Large investors have been raising cash holdings to the highest levels since the 9/11 attacks

Cash holdings among global fund managers have risen to a high level since the 9/11 terrorist attacks in the United States, a shift that reflects large investors’ concerns about the deteriorating stock market outlook.

Cash balances rose to an average of 6.1 percent across Bank of America’s global asset allocator portfolio, which gained the views of 288 investment professionals who jointly oversee $ 833 billion in assets for retirement plans, insurance companies, asset managers and hedge funds.

The cash changeover – which is usually in vogue in times of increased risk aversion – coincides with a significant weakening of corporate earnings expectations. A net 66 percent of fund managers said in May they expected global profits to weaken, which is at least comparable to other times of crisis, including the Lehman Brothers implosion in 2008 and the dotcom bubble burst in 2000.

Michael Hartnett, chief investment strategist at Bank of America, said investor sentiment was now “extremely bearish” and a net 13 percent of fund managers had moved to an “underweight” position in equities, compared to a net 6 percent “overweight.” in April.

“It has damaged investors’ psychology a lot and this is the result,” Hartnett said.

Wall Street analysts have revised their U.S. corporate earnings forecasts for this year since January, and Hartnett said little good news could lead to a temporary market recovery. But he also warned that the “ultimate low” for stocks had not yet been reached with the MSCI All Country World index, a global benchmark that has fallen by almost 17 percent in dollar terms since the beginning of the year.

The US Nasdaq Composite Index has fallen by almost a quarter since the beginning of the year and fell into the bear market as investors moved away from previously highly rated technology companies.

Global fund managers have held a consistently “overweight” exposure to technology stocks over the past 14 years, but the allocation fell to a net 12 percent “underweight” in May.

“This is the biggest ‘short’ in technology since August 2006,” Hartnett said.

Goldman Sachs holds an “overweight” cash position and lowered its stock rating to a “neutral” position in the three-month outlook on Monday.

Christian Mueller-Glissmann, a strategist at Goldman in London, said investors would need to see a “convincing peak” in inflation – a 40-year high in the United States – before risk appetite could stabilize.
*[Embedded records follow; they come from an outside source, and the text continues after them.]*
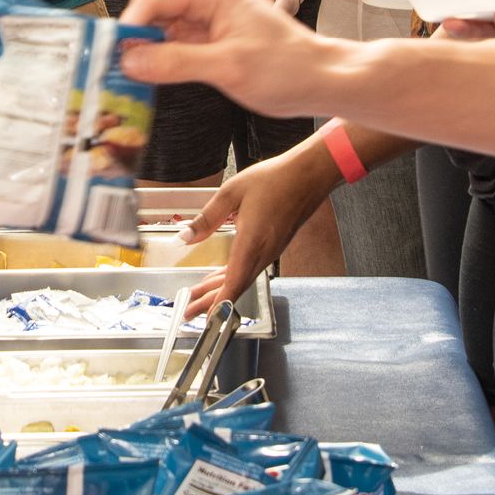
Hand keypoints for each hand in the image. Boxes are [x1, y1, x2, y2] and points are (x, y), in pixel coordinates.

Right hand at [118, 0, 333, 118]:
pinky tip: (154, 79)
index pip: (150, 0)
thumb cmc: (286, 69)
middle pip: (152, 12)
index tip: (111, 60)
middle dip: (134, 42)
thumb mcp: (226, 68)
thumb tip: (128, 61)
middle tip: (116, 76)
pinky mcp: (212, 30)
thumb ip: (174, 62)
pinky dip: (163, 59)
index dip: (127, 30)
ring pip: (161, 28)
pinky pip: (176, 40)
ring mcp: (209, 11)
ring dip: (147, 53)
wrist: (321, 78)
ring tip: (131, 82)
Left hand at [176, 142, 341, 317]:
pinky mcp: (273, 246)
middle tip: (189, 311)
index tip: (207, 319)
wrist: (309, 175)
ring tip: (199, 297)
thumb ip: (207, 218)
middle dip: (212, 302)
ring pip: (242, 277)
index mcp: (252, 242)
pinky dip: (233, 276)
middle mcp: (264, 253)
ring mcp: (270, 251)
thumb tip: (185, 237)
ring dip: (221, 289)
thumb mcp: (231, 193)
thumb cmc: (274, 179)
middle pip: (236, 285)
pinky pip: (250, 268)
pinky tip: (221, 275)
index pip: (234, 282)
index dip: (220, 304)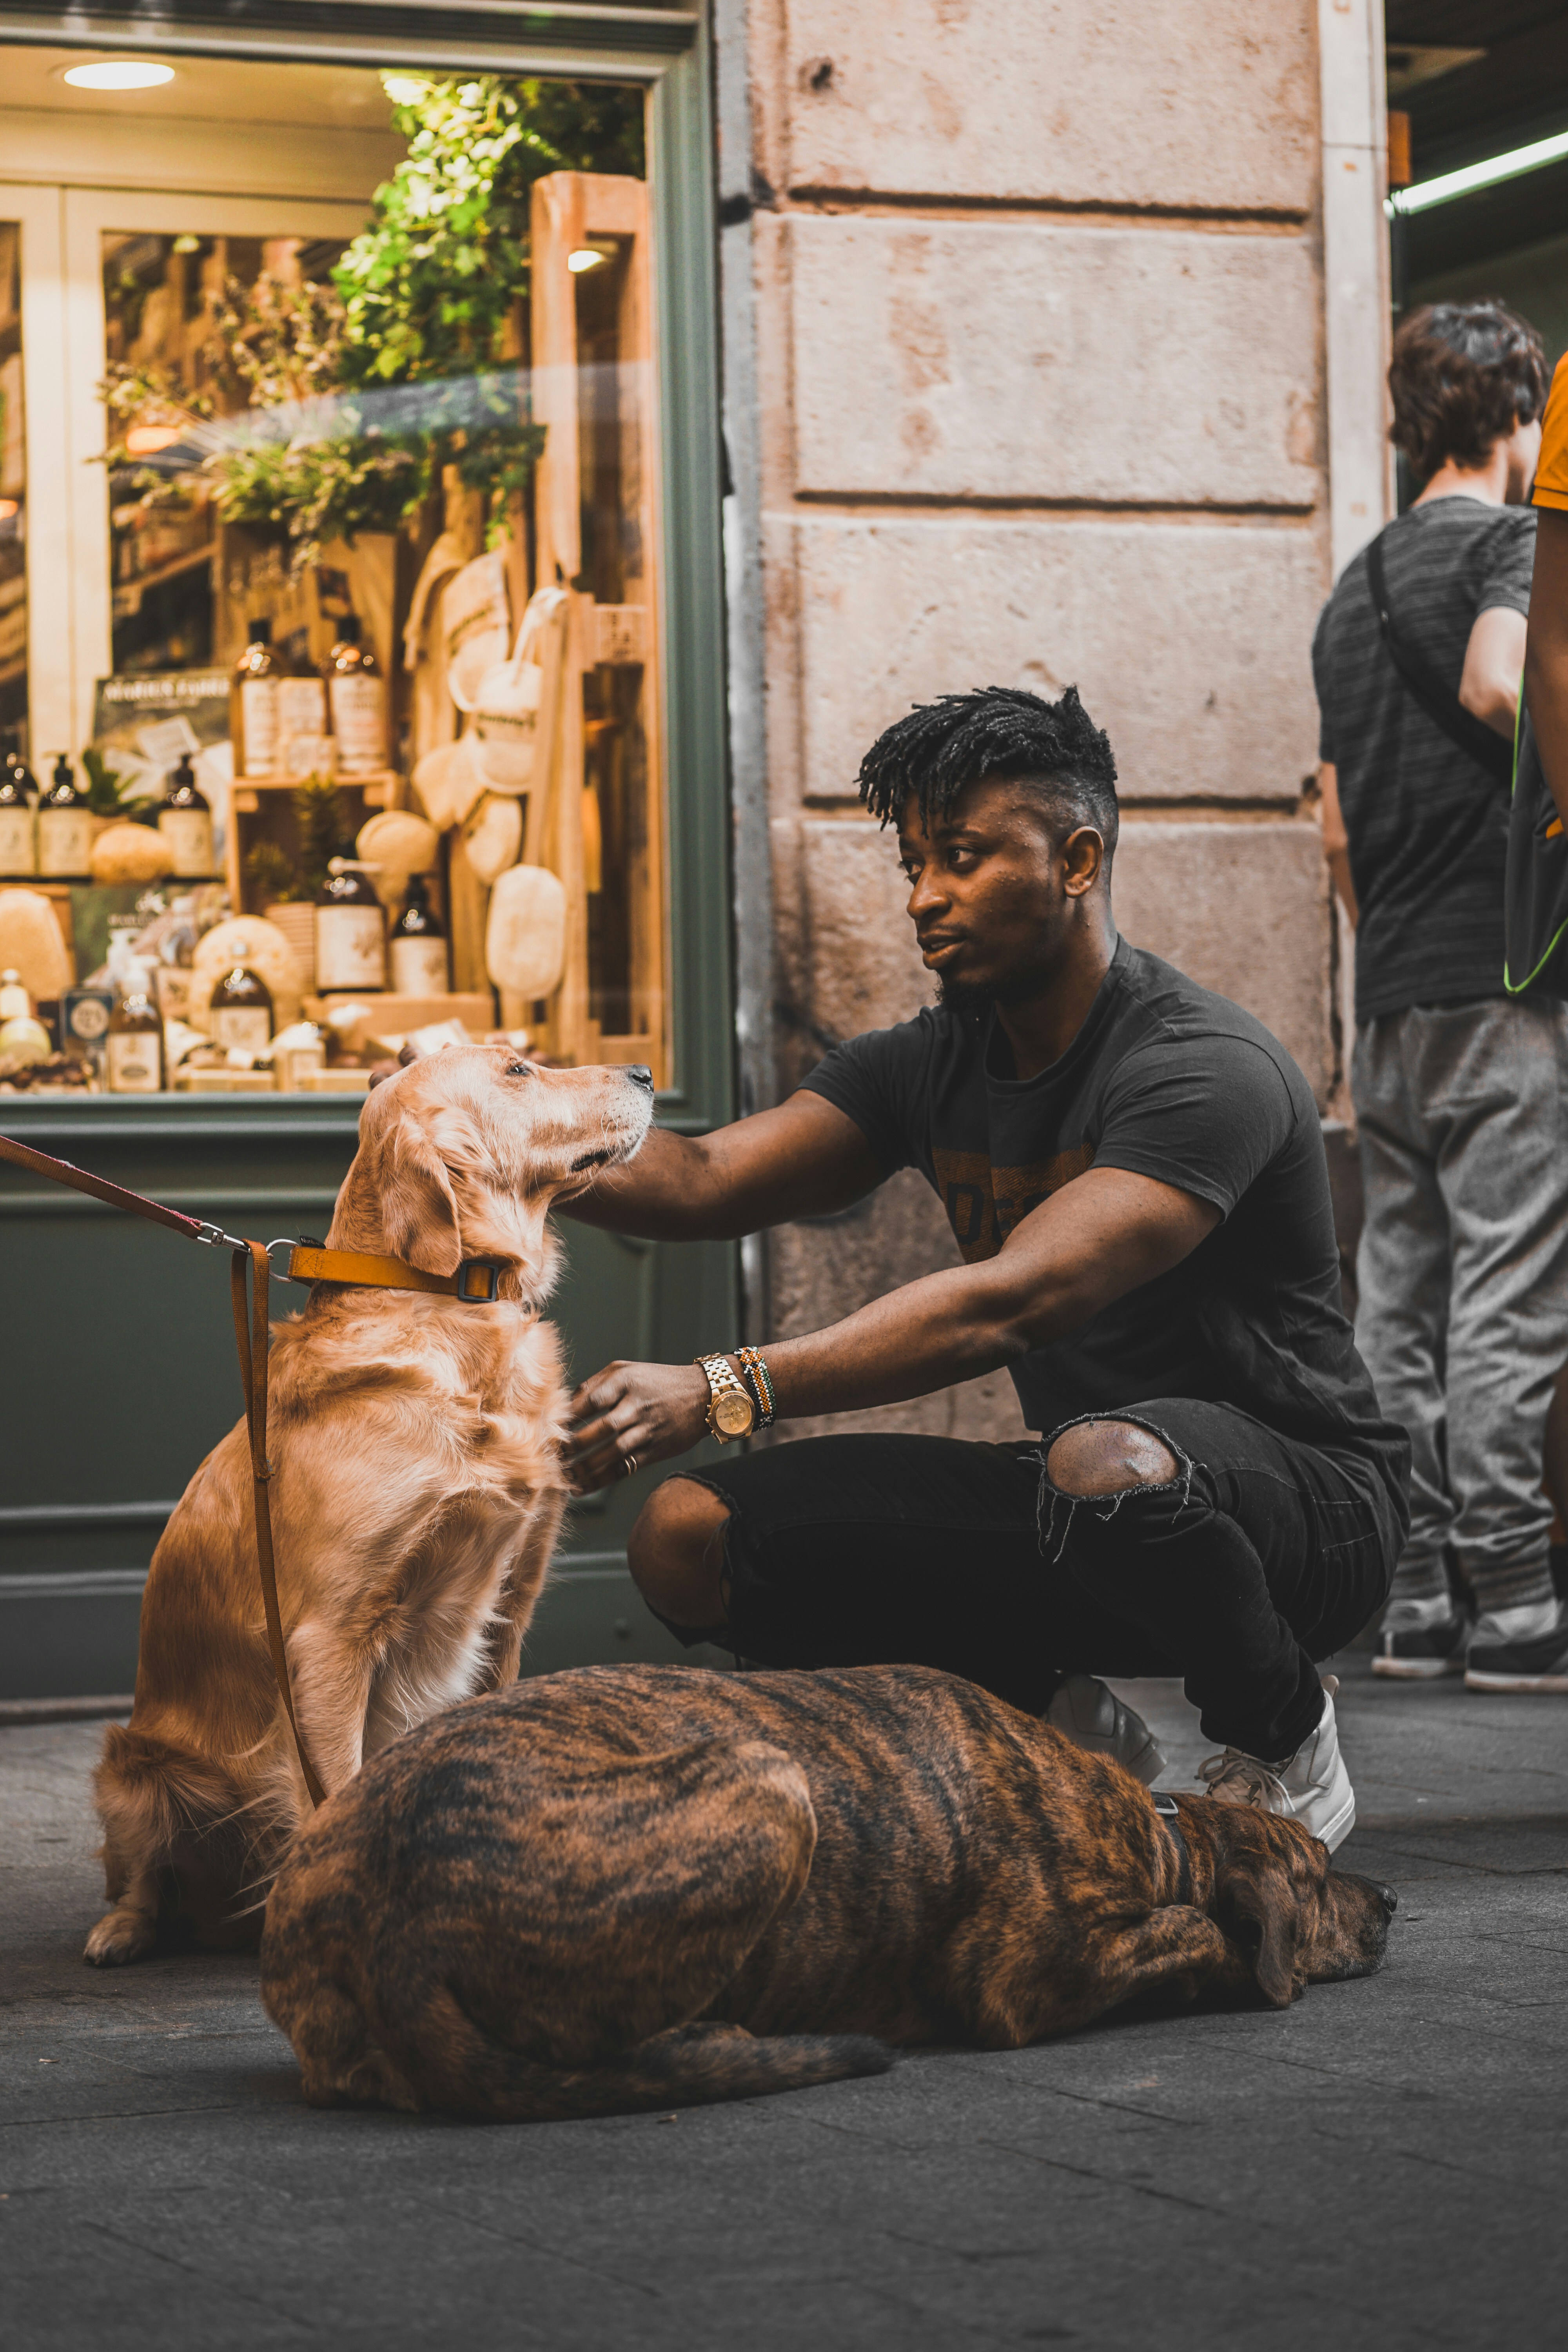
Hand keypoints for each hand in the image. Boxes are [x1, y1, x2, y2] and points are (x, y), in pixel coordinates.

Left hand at [563, 1360, 710, 1494]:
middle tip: (553, 1455)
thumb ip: (595, 1384)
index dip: (568, 1416)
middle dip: (574, 1445)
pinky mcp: (655, 1450)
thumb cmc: (658, 1380)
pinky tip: (581, 1487)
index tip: (549, 1427)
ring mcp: (647, 1430)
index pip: (591, 1400)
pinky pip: (625, 1468)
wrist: (703, 1396)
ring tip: (563, 1475)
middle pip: (602, 1429)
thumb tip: (566, 1405)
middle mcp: (637, 1406)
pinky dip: (601, 1480)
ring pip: (613, 1453)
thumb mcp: (626, 1369)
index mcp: (626, 1382)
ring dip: (585, 1467)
“Equities are now negatively correlated with inflation expectations, suggesting that investors are much more concerned about inflationary risks and their impact on equities,” Mueller-Glissmann said.

Richard Dunbar, head of multi-asset research at Abrdn, an Edinburgh-based asset manager, said high and persistent inflation was raising doubts about whether the Federal Reserve should avoid pushing the US economy into recession to restore price stability. .

“Investors do not yet anticipate a recession in the United States, but pessimism is growing about the Fed’s ability to use a needle monetary policy to achieve a soft landing for the US economy,” Dunbar said.